Staff numbers and the deployment of staff had ensured people’s needs were met in a timely manner and in a way that met their preferences. Care delivery was supported by records that evidenced that people’s care needs were being met. However, we noted that in the afternoon, staff were not always visible in the communal areas. This was due to staff assisting people with toiletry needs and walking with those who walked with purpose. Staff told us that some people lived with ‘Sundowners’. Sundowners is a condition where people who live with dementia become increasingly anxious and agitated as the day progresses. Therefore, people needed additional support later in the day. This was fully discussed with management who agreed the delegation and number of staff needed in the afternoon would be reviewed.
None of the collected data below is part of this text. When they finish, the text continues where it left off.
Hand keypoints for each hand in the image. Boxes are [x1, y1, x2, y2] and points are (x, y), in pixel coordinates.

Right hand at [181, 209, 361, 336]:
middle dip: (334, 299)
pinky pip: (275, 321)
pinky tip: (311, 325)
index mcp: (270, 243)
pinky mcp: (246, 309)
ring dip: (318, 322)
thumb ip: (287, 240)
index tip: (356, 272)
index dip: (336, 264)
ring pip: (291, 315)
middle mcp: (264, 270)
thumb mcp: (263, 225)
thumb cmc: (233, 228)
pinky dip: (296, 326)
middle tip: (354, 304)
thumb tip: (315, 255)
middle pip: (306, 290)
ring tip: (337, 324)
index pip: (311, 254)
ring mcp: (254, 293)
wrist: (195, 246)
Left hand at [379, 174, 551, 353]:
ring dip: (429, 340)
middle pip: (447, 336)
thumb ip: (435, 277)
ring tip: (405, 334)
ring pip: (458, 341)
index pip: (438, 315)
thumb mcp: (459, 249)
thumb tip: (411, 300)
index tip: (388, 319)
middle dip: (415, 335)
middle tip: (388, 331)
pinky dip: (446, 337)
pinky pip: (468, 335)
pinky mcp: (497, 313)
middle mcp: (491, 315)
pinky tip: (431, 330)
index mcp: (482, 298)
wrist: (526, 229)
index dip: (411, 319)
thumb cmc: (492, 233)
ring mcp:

Staffing levels were consistent and where needed regular bank staff were used to cover sickness and holidays. Agency staff were not used unless in an emergency.
Infection prevention and control
We did not look at Infection prevention and control during this assessment. The score for this quality statement is based on the previous rating for Safe.
Medicines optimisation
We did not look at Medicines optimisation during this assessment. The score for this quality statement is based on the previous rating for Safe.